More concretely, I am doing research in various areas of philosophy, (e.g., philosophy of education, pragmatist epistemology, metaphysics, etc.), Habermasian social theory, developmental psychology, embodied theories of cognition, Bayesian inference, cultural evolution, and various subdomains within the complexity sciences.

Three of the questions I'm currently doing research on include:

- What are general epistemic principles of procedural rigor which have been tested and validated in various contexts of inquiry?

Charles Sanders Peirce, in “The Fixation of Belief”, noted that the methods of inquiry and justification we now take for granted, themselves required justification. And those methods gained validity through the experimentation with, and observed failures of, other methods. He lists, e.g., the methods of tenacity, authority, and appealing to a priori reasoning as modes of justification which we have seen fail to account for the claims they attempted to justify . As educators, we must be aware of, act in light of, and improve the methods of inquiry and justification which are currently being used in a community of inquirers.

- What is the relationship between Neo-Piagetian theories of cognitive development and Bayesian Inference models of learning?

Neo-Piagetian developmental theorists, have modeled cognitive development as a series of successive, hierarchical integrations of increasing cognitive complexity. In this paradigm, each conceptual element in a developmental "stage" acts as a coordinating basis for the previous elements while achieving skill proficiency at a lower level is a prerequisite for higher order skill integration. This process occurs as the organism faces (and is able to recognize) problems of increasing complexity. The human learns, and develops, through a process of acting on, receiving feedback from, and mentally modeling the environment.

This view has interesting alignments with research in enactivist cognitive science that is explicitly utilizing Bayesian theories of inference. In some areas of this research, the organism is said to have a certain 'generative model' of its environment. For the human, higher order neural structures coordinate the lower level neuron ensembles by sending 'predictions' of lower level state on the basis of a generative model. (These predictions can also serve as actions under this view; i.e., I can check the reliability of my generative model by trying to accomplish something.) Then the lower level architectures "send up" prediction errors to help correct the generative model. In this conception, each organism is enacting a cycle of: act on the environment -> receive feedback from the environment -> create an internal model of the environment. Through this cycle, the organism becomes more capacitated to interact in such a way that it can achieve its goals. 

While alignments between Piagetian and enactivist theories in cognitive science have been acknowledged, I don't believe they have been sufficiently explored. This area of my work brings up very interesting questions in the study of cognitive development, artificial intelligence, and robotics.

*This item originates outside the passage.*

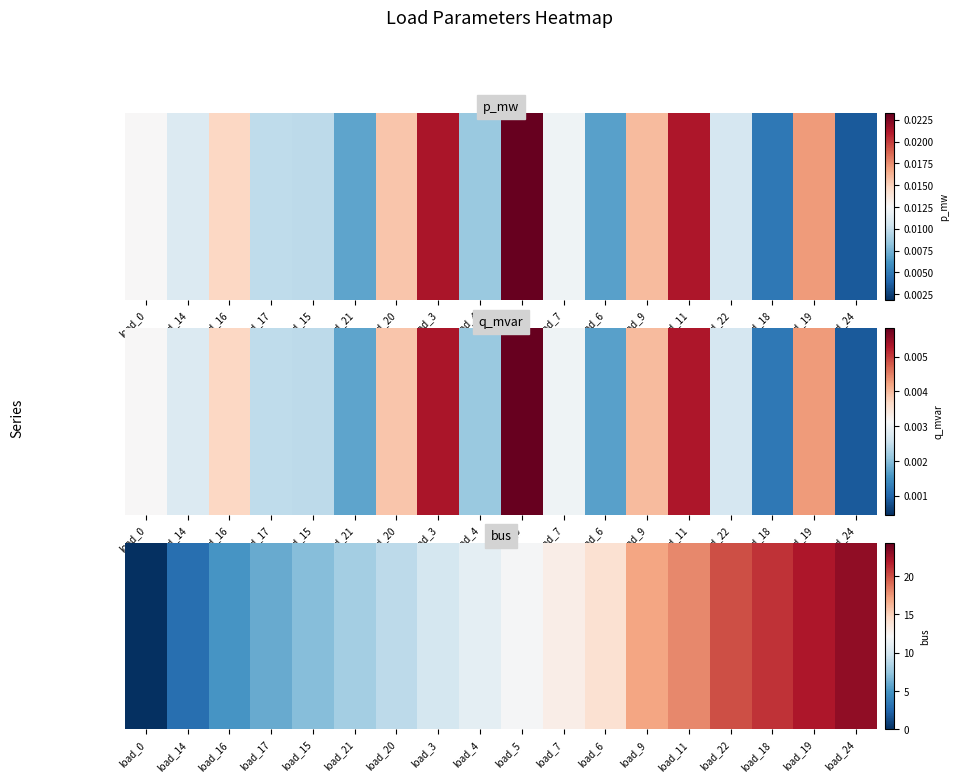

The chart shows a value of 18 at load_11. True or false?

True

- What are the qualities of a socio-cultural system which supports (and hinders) epistemically principled learning?

When we are thinking about learning, it becomes increasingly clear that social interaction is critical to the individual's development and the evolution of the species. The resulting question is thus: what kind of social interactions result in an individual, and a culture, being epistemically capacitated to act on the basis of its values?

For example, there are a number of cultural mores and institutional policies which hinder the creation of an optimal learning environment. These can be as simple as having a boss who doesn't want to have their opinion disagreed with. They can also be quite complex, such as the ways in which financial incentivization create contexts in which actors working on critical problems are disincentivized to share information with one another because they are operating in competing organizations. In either case, epistemically principled learning is being hindered due to cultural and/or institutional structures. In order to create learning environments that are commensurate to the problems we are facing in the 21st century, we must be able to identify pathological socio-cultural dynamics and design alternatives which account for them in a holistic way.